Wednesday, September 24, 2008

Play Versus Power

The cartoonish “Grotesques” of the Uffizi Gallery ceiling countlessly configure super-beasts with person-beasts and joyous quatrefoil fill-in-the-blanks. After a waltz through the Illuminations exhibition in the basement level it is easy to see the connection between this decorative style and the even earlier monastic book illustrations, where there is freedom to ‘doodle’ within the regulating logic of symmetry.

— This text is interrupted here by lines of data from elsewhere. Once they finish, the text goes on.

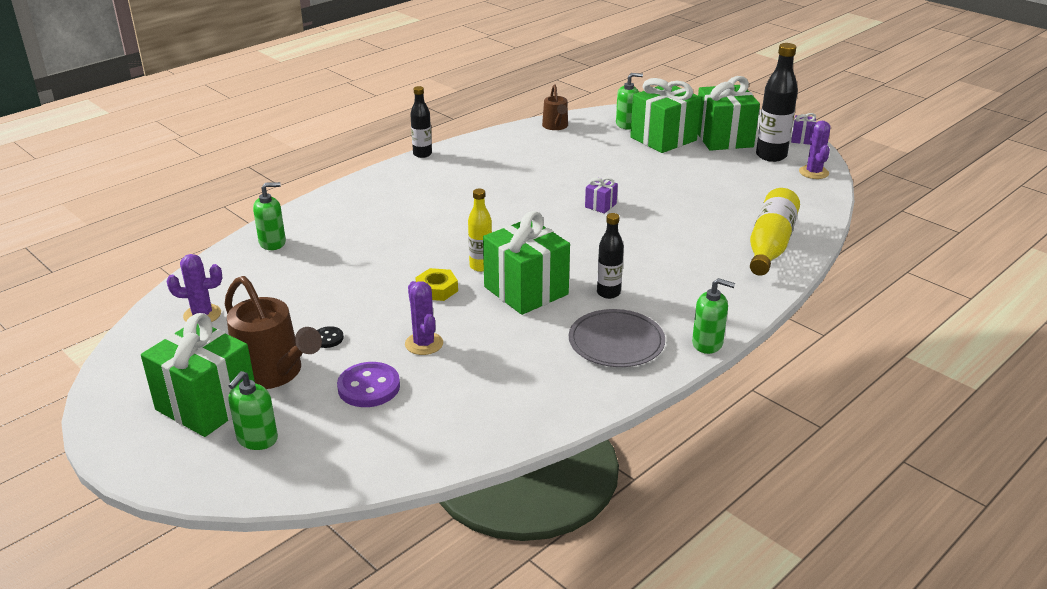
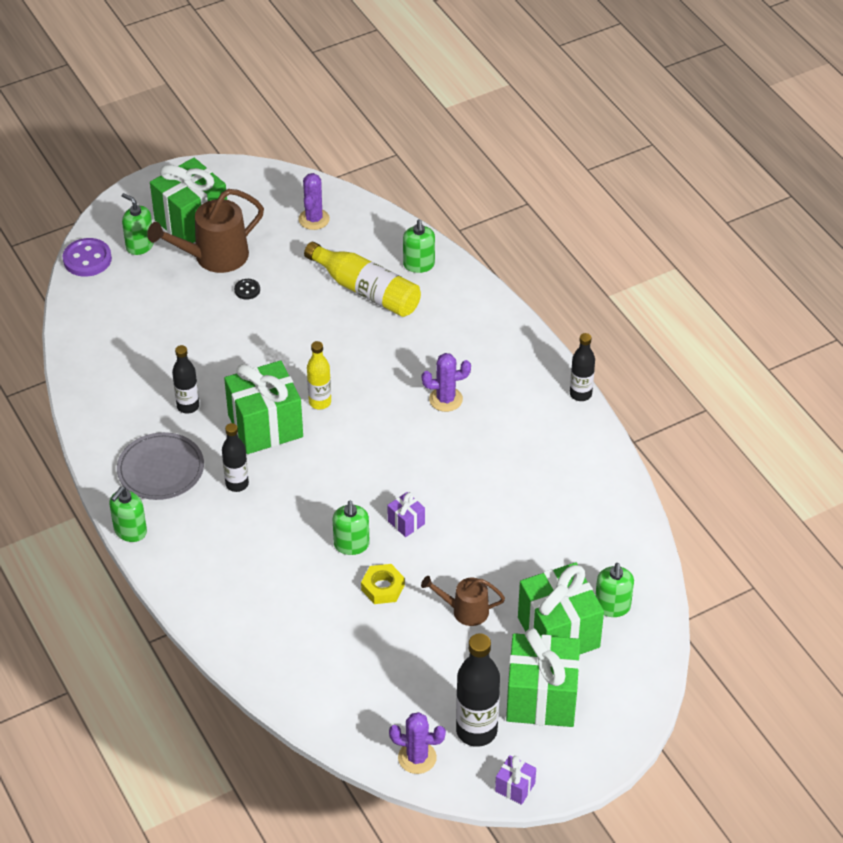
camera: 105 degrees right, 15 degrees up
(369, 387) = (172, 307): purple button -> purple button (87, 259)
(424, 344) = (214, 346): purple cactus -> purple cactus (445, 399)
(437, 289) = (293, 366): yellow nut -> yellow nut (383, 587)
(520, 343) = (188, 406): none -> black bottle
(556, 126) = (626, 532): brown watering can -> brown watering can (465, 611)
(640, 225) = (351, 545): none -> green soap dispenser
(770, 245) = (270, 643): yellow bottle -> yellow bottle (366, 291)

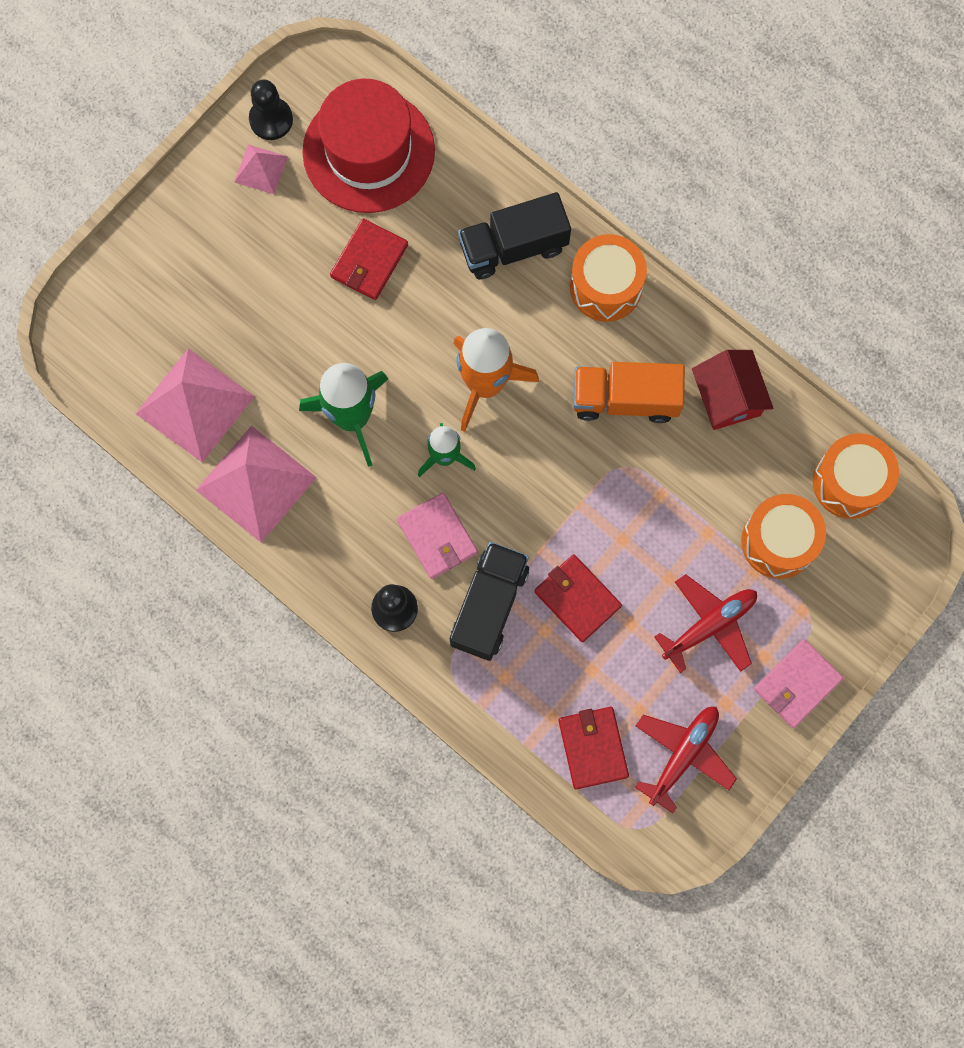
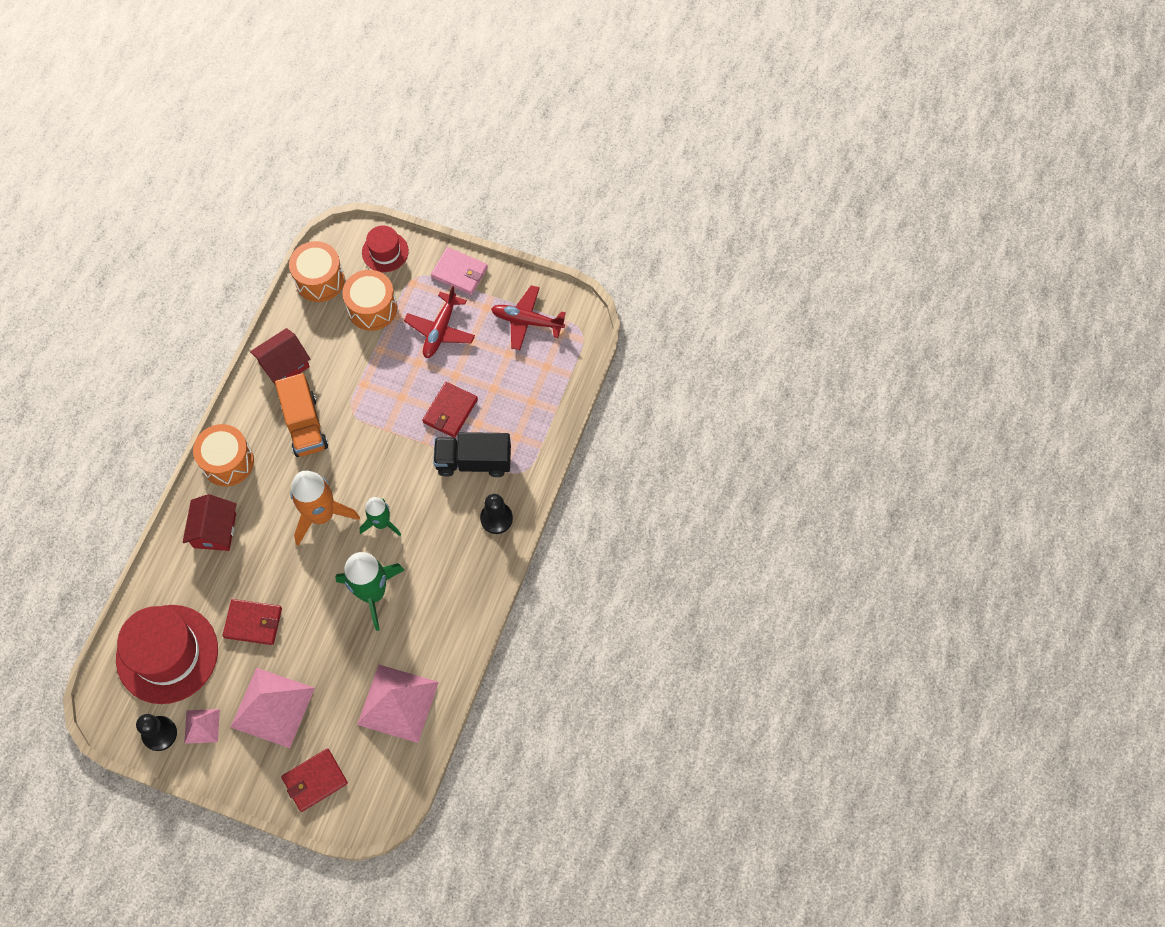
camera: 110 degrees left, 10 degrees down
(256, 483) = (441, 639): pink pyramid -> pink pyramid (273, 707)
(437, 537) = (438, 509): pink wallet -> none
(513, 247) = (215, 530): black truck -> red house
(592, 748) = (542, 372): red wallet -> red wallet (315, 780)
(710, 625) = (440, 330): red plane -> red plane turned 105 degrees counterclockwise
(867, 588) = (385, 252): none -> red hat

Following the fire of 1762 the West Wing corridor was restored according to the tastes of that moment, which suggest that the shift from playful explorations of a bestial self to moralized representations of specific elite historical figures was synchronous by degrees with the entrenchment of illusionistic devices, while the mythological motifs that continued with the most vigor did so as appropriated vehicles of state virility. As a result of the fact that play did not benefit from the support of the state and was at worst usurped by it, the generational enrichment of a mythic self was largely abandoned in comparison to the resounding climax that emblems of power such as the story of David did reach.
Perhaps it is this dropping off point that explains the contemporary interest in gothic awkwardness. The project of inventing a history that ‘continued’ to metaphorically reorganize the human form invigorates the production of mythologies that were not stunted by and do not bear the weight of religious or political epochs and are thereby free to simply play.